Problem statement: Would you transcribe the entries below word for word, omitting all images?

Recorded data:
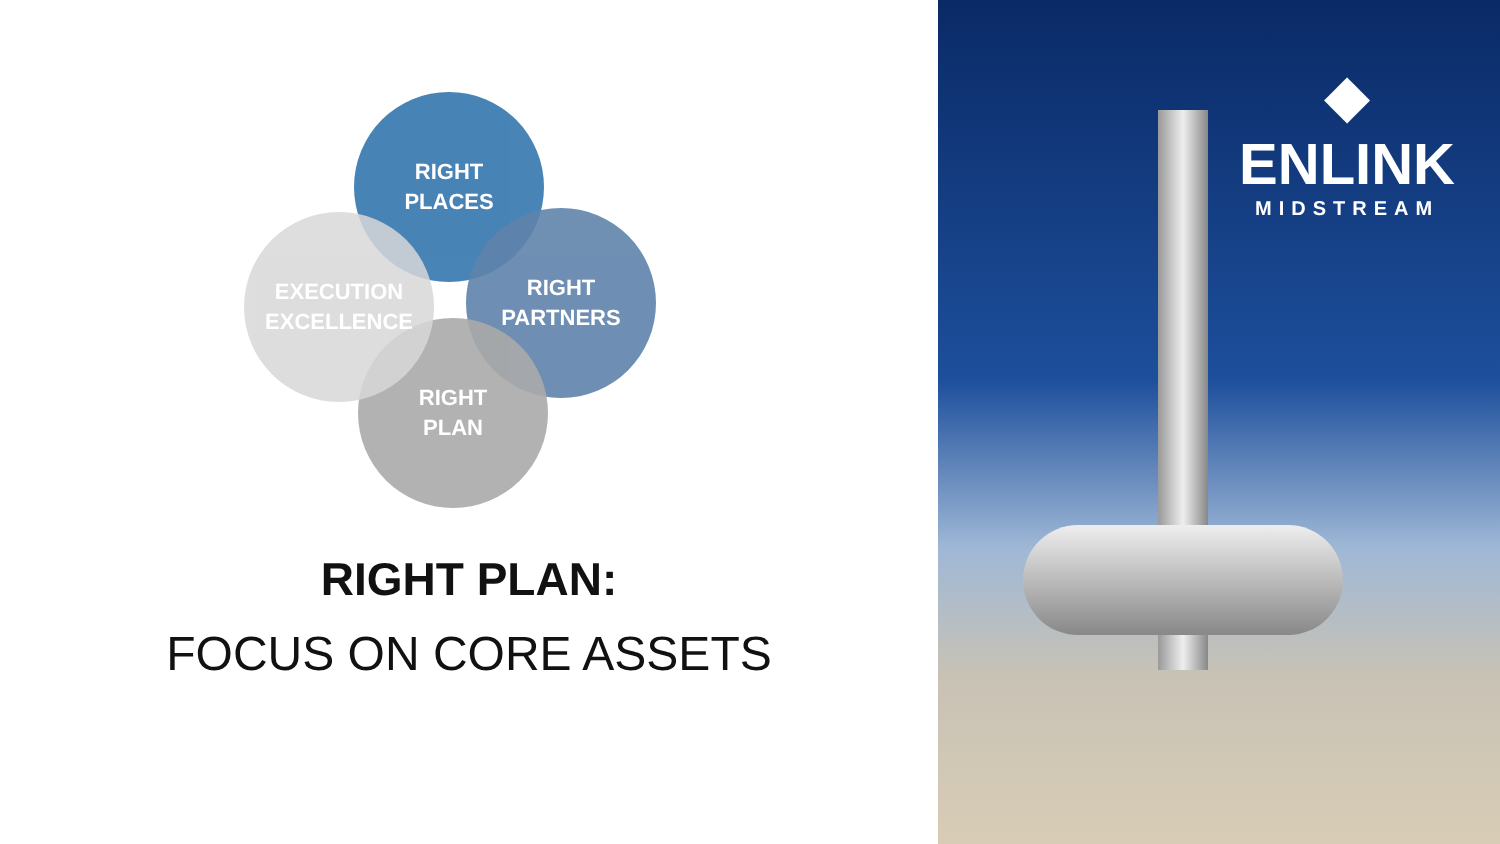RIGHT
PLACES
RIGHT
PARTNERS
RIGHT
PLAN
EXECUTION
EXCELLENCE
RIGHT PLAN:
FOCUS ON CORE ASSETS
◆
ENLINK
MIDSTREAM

Your response:
RIGHT
PLACES
RIGHT
PARTNERS
RIGHT
PLAN
EXECUTION
EXCELLENCE
RIGHT PLAN:
FOCUS ON CORE ASSETS
◆
ENLINK
MIDSTREAM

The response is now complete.